• Saturday, 27 July 2024
The United Nations has documented hundreds of Taliban deaths and abuses of human rights.

The United Nations has documented hundreds of Taliban deaths and abuses of human rights.

The Taliban have committed hundreds of human rights breaches in Afghanistan since gaining power last year, according to the UN, including extrajudicial killings and torture.

"There is no doubt that our report's conclusions are quite serious," Markus Potzel, interim director of the United Nations mission in Afghanistan (UNAMA), said at a news conference in Kabul.

Since ousting the previous Western-backed administration, the Taliban has repeatedly denied allegations of human rights violations, but a UNAMA report released on Wednesday documented many accounts.

Since August, it has recorded 160 allegations of extrajudicial executions, 56 incidences of torture and ill-treatment, and more than 170 arbitrary arrests and detentions of former government officials and members of the national security force.

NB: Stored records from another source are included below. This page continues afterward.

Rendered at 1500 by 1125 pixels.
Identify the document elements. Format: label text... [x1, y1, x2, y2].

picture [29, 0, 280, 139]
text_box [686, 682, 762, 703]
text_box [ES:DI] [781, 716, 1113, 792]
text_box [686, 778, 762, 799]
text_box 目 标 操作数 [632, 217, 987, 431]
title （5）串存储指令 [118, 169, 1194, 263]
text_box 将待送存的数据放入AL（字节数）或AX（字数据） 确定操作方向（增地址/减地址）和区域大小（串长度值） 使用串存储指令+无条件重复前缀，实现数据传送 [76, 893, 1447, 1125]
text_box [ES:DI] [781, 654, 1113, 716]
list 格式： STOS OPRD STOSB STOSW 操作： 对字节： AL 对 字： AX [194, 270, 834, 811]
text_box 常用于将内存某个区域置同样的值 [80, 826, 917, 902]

Torture techniques most commonly used included kicking, punching, and slapping, as well as beatings with cables and pipes and the use of electric shock devices.

It documented over 200 incidences of brutal, inhumane, or degrading penalties, including beating shopkeepers for not attending mosque, as well as over 100 cases of excessive use of force.

Since the end of the conflict, security in the country has dramatically improved, with a significant decrease in civilian casualties.

However, the Taliban, who were known for their cruel reign of terror between 1996 and 2001, severely curtailed Afghans' liberties, notably those of women and girls.

UNAMA received 87 allegations of violence against women and girls, including murder, rape, suicide, forced marriages, child marriage, assault and battery, and two incidents of honor killings, none of which were reported to the legal court system.

Among the examples described were those of a couple who were stoned to death in public after being accused of having an affair.

According to Fiona Frazer, chief of the UN Human Rights Mission in Afghanistan, "impunity reigns" in Afghanistan, and claims may be underreported.

She stated that UNAMA was "especially worried" about the Taliban's religious police and intelligence service's involvement in abuses.

According to UNAMA, more than 700 civilians have been killed and at least 1,400 have been injured in strikes ascribed primarily to the local Islamic State branch, as well as unexploded explosives.

Zabiullah Mujahid, a senior government spokesman, dismissed the report.